On Wed, Jan 31, 2018 at 4:02 PM, Samuel Lelievre
<[email protected]> wrote:
> [Warning: this is a reply to a 5-month-old post.]
>
> Wed 2017-08-30 13:51:58 UTC, Erik Bray:
>
>>
>> Hi,
>>
>> Has anyone here tried playing around with the SIXEL graphics format
>> for Sage plots before?  SIXEL [1] is a graphics format that was
>> supported by VT300 terminals for displaying images in the terminal,
>> and many terminal emulators support it.  For example, gnuplot has long
>> been able to display plots in SIXEL format (see attached screenshot),
>> and I've used in the past for displaying images in the terminal (there
>> are programs that can convert existing images to SIXEL and cat them).
>>
>> I just wonder if anyone's found a workaround for this to work in Sage,
>> rather than have plots pop up in a separate image viewer.
>>
>> ISTM if nothing else, this could be done in a hackish way by taking
>> images output by Sage, pass them through a SIXEL converter, and then
>> print the SIXEL data.  I haven't tried fully integrating this, but
>> simply print()ing a SIXEL image from Python works from the Sage REPL,
>> at least on my terminal.
>>
>> Surely I'm not the only one who's tried this?
>>
>> Erik
>>
>> [1] https://en.wikipedia.org/wiki/Sixel
>
> Sorry I didn't reply when you wrote this, the last days of August
> and first days of September I was busy moving to Mexico...
>
> I was amazed by your post and screenshot, never having thought
> such integration of graphics in the terminal was possible. Having
> this for the Sage REPL would be wonderful. Please open a ticket
> and/or write instructions in a blog post or a wiki page.

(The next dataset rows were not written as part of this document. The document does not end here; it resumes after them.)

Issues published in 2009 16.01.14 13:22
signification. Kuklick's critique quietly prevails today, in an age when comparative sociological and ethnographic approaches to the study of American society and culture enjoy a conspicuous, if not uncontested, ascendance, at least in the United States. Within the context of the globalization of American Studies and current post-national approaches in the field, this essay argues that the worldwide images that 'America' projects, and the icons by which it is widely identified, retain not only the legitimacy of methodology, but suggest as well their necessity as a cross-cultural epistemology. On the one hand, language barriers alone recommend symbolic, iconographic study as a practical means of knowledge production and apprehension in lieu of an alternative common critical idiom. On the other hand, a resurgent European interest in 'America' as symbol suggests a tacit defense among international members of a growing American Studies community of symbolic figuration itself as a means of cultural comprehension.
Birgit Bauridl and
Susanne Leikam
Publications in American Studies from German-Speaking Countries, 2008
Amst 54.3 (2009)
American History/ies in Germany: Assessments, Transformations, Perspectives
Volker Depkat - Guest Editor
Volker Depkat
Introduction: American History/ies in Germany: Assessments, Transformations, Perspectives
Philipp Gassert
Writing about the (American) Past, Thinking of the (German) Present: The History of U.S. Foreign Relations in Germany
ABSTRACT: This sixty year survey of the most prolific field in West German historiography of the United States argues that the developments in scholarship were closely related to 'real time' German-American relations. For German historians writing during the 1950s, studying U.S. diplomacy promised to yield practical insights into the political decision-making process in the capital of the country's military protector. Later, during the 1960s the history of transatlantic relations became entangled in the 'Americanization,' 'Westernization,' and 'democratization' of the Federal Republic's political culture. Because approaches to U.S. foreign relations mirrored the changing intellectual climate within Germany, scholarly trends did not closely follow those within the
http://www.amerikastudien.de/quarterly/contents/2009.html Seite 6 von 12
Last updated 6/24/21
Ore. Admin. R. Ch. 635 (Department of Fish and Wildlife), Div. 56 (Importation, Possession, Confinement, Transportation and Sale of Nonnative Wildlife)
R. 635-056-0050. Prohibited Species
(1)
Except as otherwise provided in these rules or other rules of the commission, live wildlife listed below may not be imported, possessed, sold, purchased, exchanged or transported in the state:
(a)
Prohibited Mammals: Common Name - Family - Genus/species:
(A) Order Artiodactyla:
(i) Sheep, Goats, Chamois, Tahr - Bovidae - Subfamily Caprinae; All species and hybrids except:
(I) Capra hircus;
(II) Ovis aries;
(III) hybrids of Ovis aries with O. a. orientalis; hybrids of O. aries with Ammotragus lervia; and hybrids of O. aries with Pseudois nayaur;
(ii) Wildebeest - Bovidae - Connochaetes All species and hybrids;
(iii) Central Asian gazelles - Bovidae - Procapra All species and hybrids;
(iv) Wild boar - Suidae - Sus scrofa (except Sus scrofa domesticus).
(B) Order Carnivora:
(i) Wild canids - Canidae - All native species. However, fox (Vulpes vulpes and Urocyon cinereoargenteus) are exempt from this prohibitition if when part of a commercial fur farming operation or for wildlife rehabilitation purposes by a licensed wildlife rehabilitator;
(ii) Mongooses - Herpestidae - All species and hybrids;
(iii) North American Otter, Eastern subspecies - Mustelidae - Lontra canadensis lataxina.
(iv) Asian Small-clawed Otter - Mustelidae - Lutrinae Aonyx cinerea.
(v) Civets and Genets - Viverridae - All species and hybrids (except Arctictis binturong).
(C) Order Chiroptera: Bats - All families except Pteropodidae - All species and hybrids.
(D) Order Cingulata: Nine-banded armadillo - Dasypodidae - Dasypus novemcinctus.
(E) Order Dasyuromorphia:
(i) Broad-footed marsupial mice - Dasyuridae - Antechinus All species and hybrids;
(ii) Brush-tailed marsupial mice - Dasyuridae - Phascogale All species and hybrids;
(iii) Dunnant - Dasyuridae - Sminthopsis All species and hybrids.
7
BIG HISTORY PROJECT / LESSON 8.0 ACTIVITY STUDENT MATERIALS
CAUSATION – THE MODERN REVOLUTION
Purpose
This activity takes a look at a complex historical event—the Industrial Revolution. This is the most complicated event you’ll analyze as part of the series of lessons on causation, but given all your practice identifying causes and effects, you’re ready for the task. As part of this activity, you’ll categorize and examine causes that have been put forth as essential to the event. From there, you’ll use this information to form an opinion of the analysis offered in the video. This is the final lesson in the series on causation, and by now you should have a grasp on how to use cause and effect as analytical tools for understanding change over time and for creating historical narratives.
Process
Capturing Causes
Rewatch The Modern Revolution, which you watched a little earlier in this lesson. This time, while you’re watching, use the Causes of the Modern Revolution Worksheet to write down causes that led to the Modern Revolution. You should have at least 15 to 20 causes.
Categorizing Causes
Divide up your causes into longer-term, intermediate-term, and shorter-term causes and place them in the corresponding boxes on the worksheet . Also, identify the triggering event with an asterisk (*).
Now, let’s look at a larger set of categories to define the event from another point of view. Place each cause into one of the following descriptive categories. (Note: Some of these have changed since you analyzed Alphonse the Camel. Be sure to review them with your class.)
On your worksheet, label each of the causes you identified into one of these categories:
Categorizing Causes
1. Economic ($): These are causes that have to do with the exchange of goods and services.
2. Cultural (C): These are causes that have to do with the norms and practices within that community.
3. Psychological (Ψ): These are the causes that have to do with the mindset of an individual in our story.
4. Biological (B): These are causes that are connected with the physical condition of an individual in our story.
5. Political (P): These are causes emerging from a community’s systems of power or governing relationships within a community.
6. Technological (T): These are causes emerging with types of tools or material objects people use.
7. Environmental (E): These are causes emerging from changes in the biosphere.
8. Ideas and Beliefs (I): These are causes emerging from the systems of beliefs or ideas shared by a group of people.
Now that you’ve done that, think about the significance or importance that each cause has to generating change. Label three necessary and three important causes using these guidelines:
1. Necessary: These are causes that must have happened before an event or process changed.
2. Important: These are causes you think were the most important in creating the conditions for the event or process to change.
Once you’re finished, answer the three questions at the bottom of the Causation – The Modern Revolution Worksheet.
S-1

Heh, I sort of lost interest when I posted this and nobody else seemed
interested.

But I agree it would be very nice to have.  There's a very nice Python
library that implements this (called, naturally, PySixel
https://github.com/saitoha/PySixel) and I it would be easy to add as a
possible output formatter for 2D graphics in Sage.

The one downside to this is that not all terminals support this
(though many common ones do), and there's no easy way from within Sage
to detect whether the user's terminal would support it.
It might be possible with some obscure terminal control codes to
detect but I'm not sure.  The best way is to just enable it and try
it, and if it works--great--enable it by default as a setting or
something.

There also seem to be some other terminal-specific proprietary codes
for image rasterization in terminals, but Sixel is a documented DEC
standard and seems to be in a lot of terminals (including xterm,
mintty on Windows, and I'm pretty sure the terminal on OSX).